Nooses, effigies and other “subtle” signs don’t work in their stagers’ favor: Americans have had fifty years experience with understanding the real meaning behind these formerly powerful symbols. Unfortunately for the beleaguered McCain operation, these idiots play into Obamas, not his, hands. And the best thing McCain can do is either ignore them, or revile them: both of which strengthen the hand of the left.

As usual, the lunatic right, with its symbols bereft of contextual reality, come out the losers. I’d much prefer an articulate lunatic like David Duke than these fringe nutters: David, at least, made for good and focused press. These idiots are shades of the 1950’s. And we all know how that played out in the end.

The Anti-Christ is Here (Thank God!)

Wow. I didn’t know I was rooting for the antichrist. I mean, as a Jew with a sharp tongue, I certainly _hope_ I’m rooting for the other guy. Just not that one. Whatever he stands for. Our people have no connection to ‘The Rapture,’ a construct of 19th century umm, passionate people. I disingenuously paused, because, again, as a Jew, the whole thing is hooey to me. We didn’t have a 1st coming, so the second one makes no sense. We have no hell, only the absence of being part of God. There’s no purgatory. No wacky ‘what SHALL we do with all these unbelievers.’ No fire, no brimstone. [Full disclosure: while Christianity is fully Thanotic (death- and afterlife-focused), Judaism does refer to this life as the ‘prosdor’ (literally: the hallway) and the next life as the room. But we Jews get do-overs in the form of reincarnation, and a chance for our souls to make right what we failed in previous lives.]

The Obama = Nicholae Carpathia idea is hideous. It’s hateful, paranoid, and smacks of all the things for which the KKK was and is reviled. The Nazis used fear of the Jew, the unknown, the other to kill my family. And the hateful, prejudiced, zealots aligned with the McCain campaign are using the exact same tactics now, in 2008.

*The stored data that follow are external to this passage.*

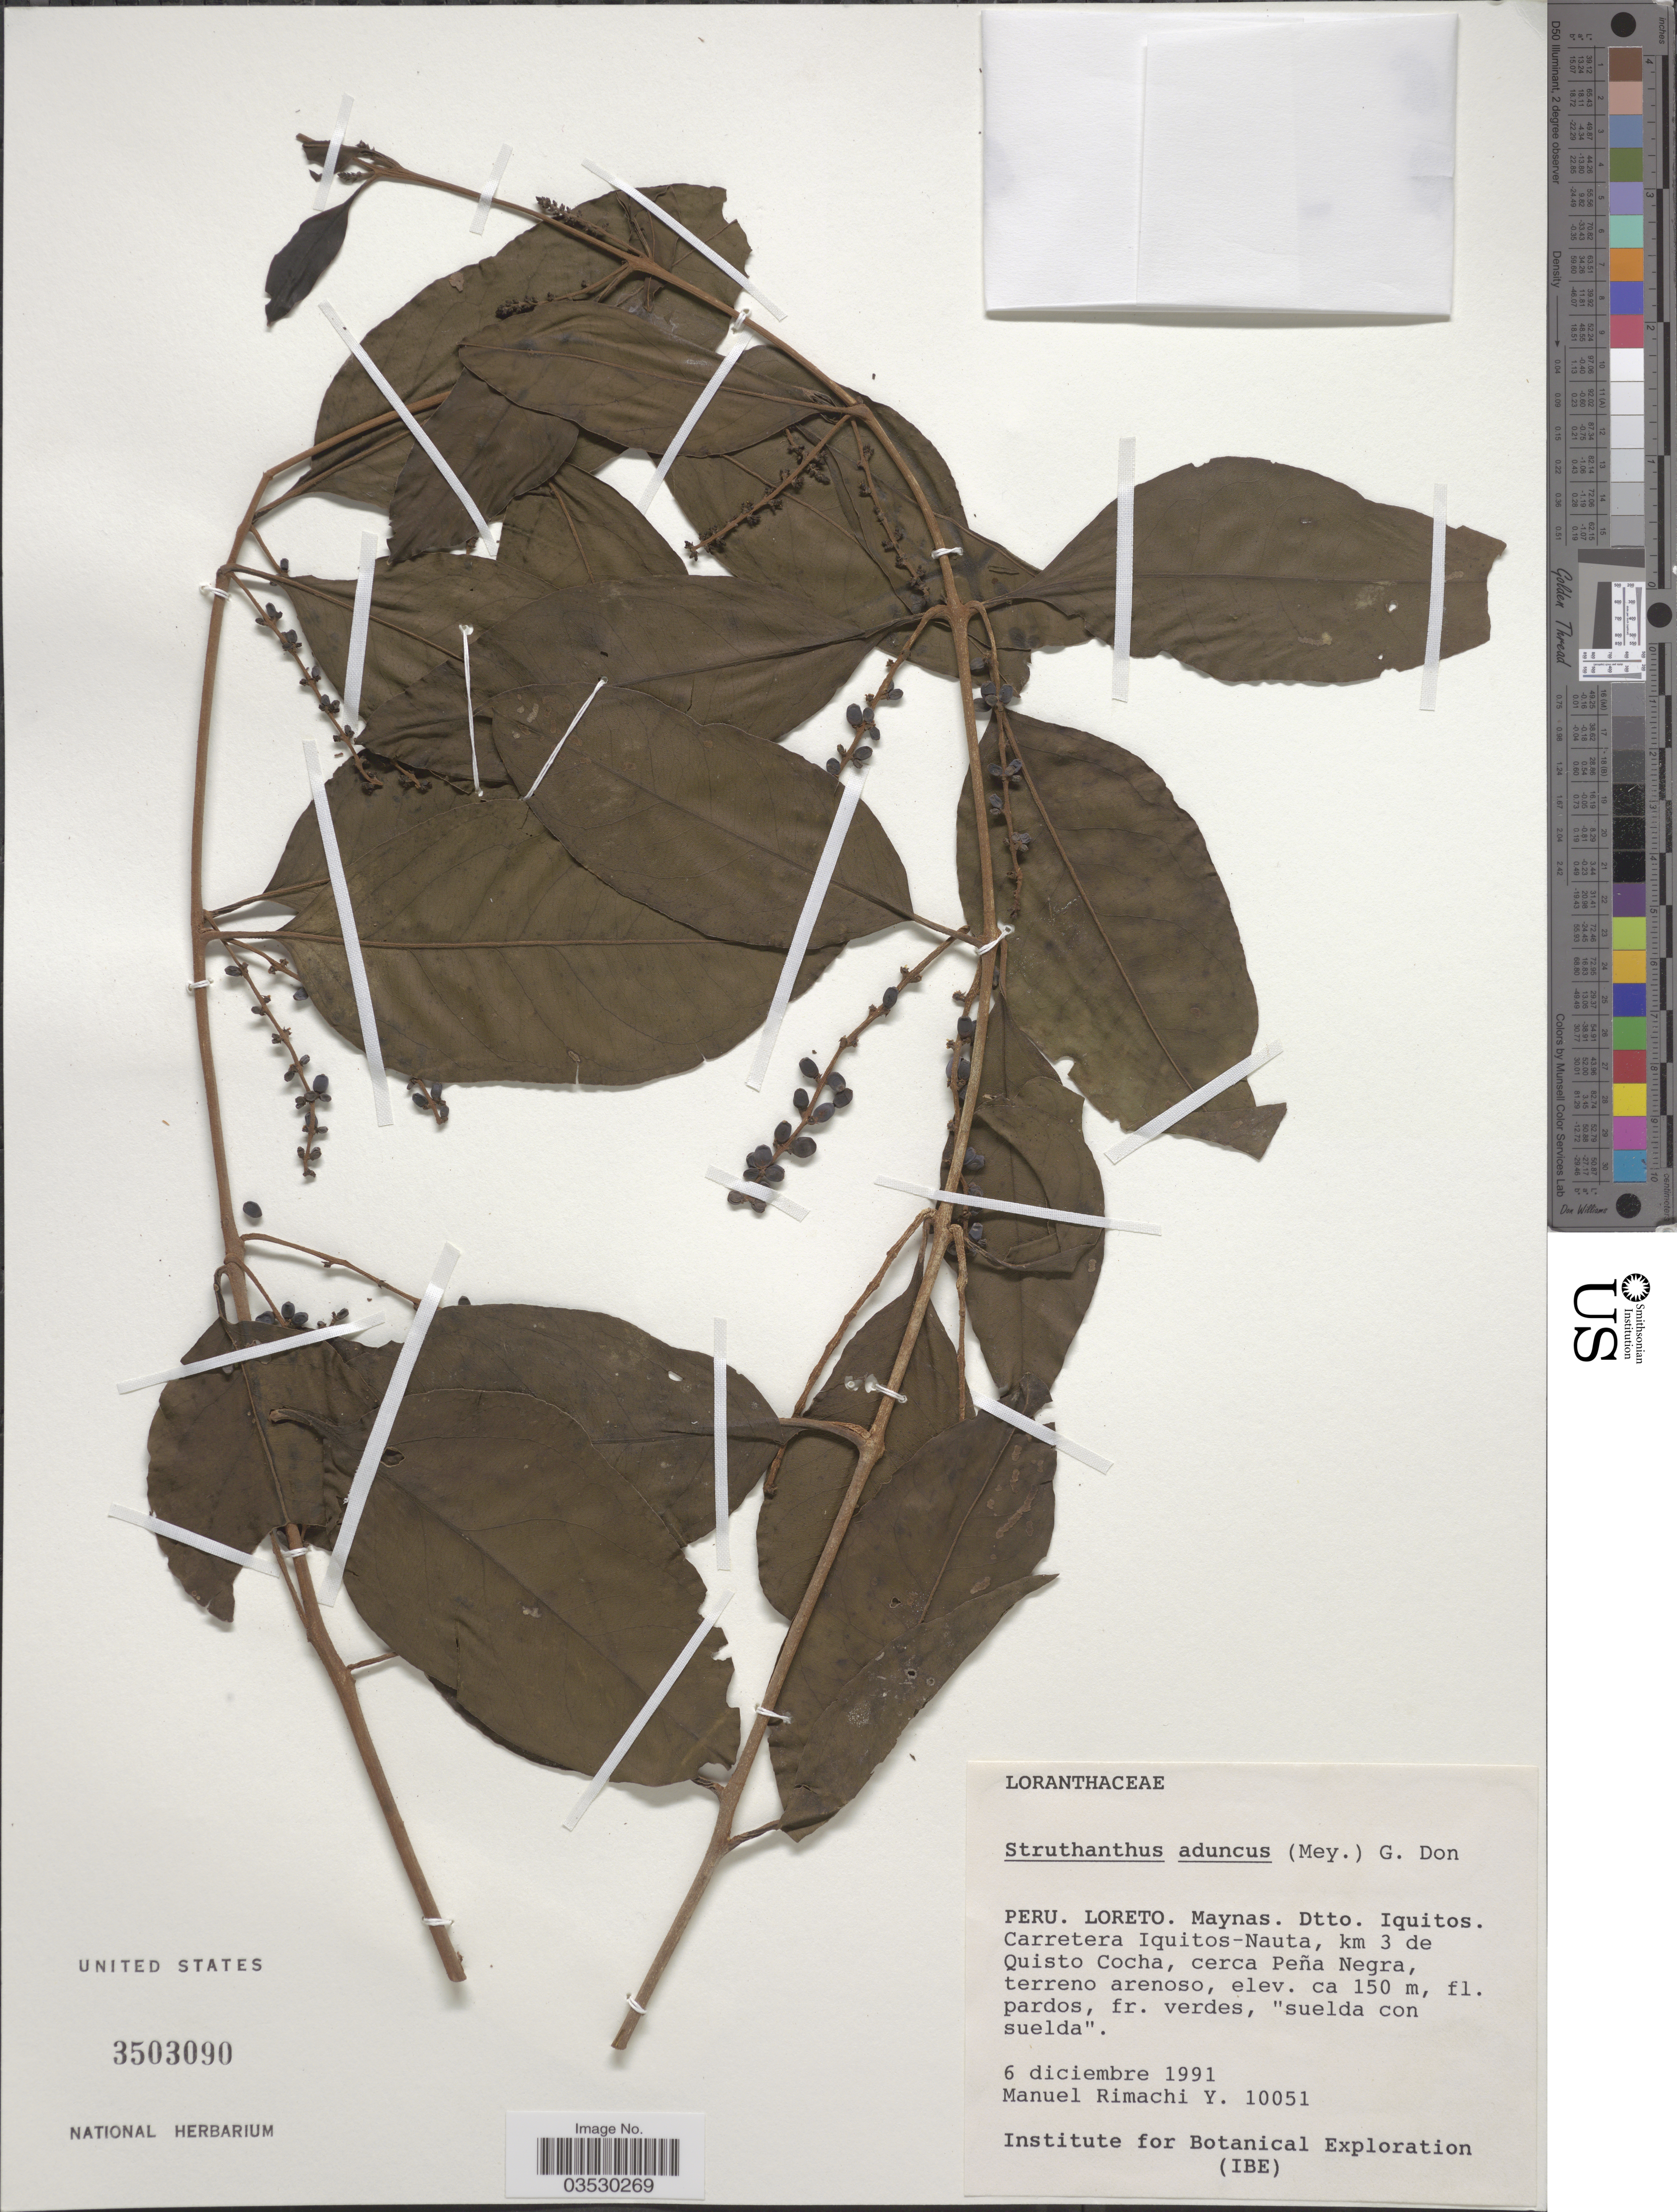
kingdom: Plantae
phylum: Tracheophyta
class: Magnoliopsida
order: Santalales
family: Loranthaceae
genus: Struthanthus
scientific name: Struthanthus aduncus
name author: (G. Mey.) G. Don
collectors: M. Rimachi Y.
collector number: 10051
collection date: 1991-12-06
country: Peru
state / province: Loreto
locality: Maynas. Dtto. Iquitos. Carretera Iquitos-Nauta, km 3 de Quisto Cocha, cerca Peña Negra.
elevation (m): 150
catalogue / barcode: US 3503090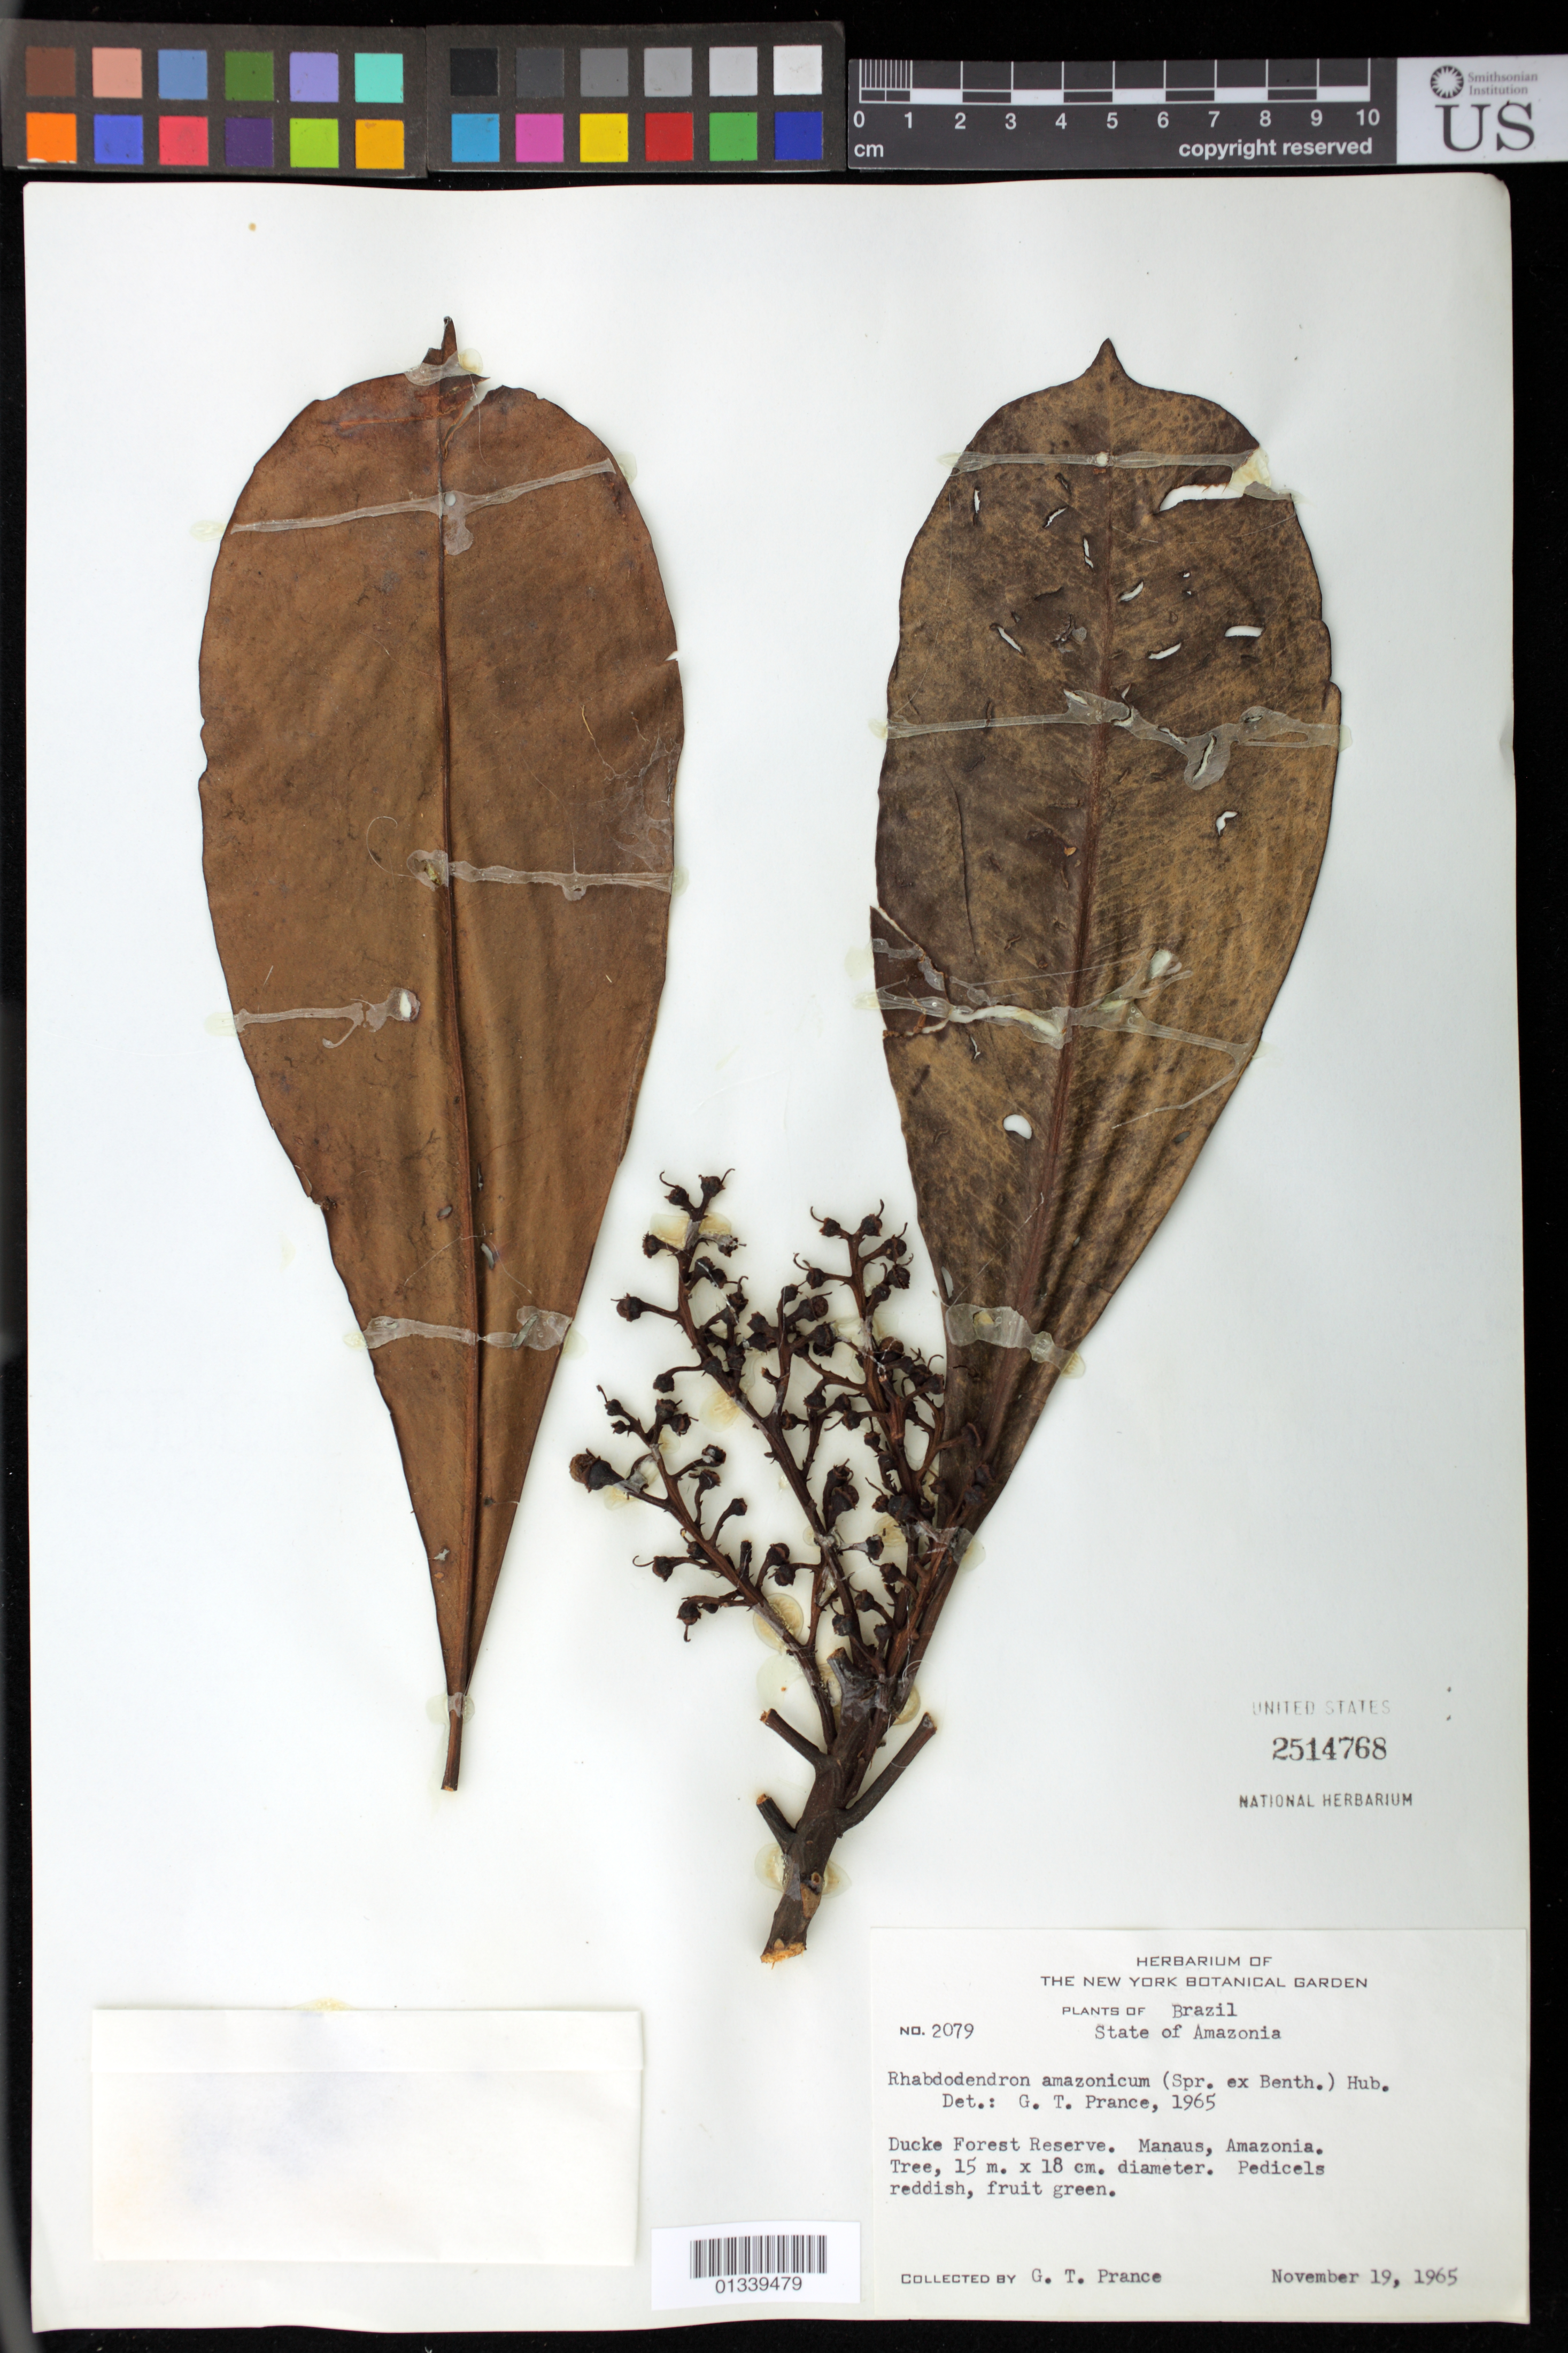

Debate is great. McCain certainly presents a different set of options to Obama. I welcome discussions of substance, of the priorities, strategies and even tactics of the two candidates in solving our upcoming problems. But bringing religion into this is a wedge designed to scare the Evangelical, the dim-witted, or those that bought the last lie: that Obama is actually a Muslim. Not that that is wrong in any way! (I’d love to see a Muslim President! He’d be just as fair as Kennedy was, as a Catholic, in a majority Protestant country.)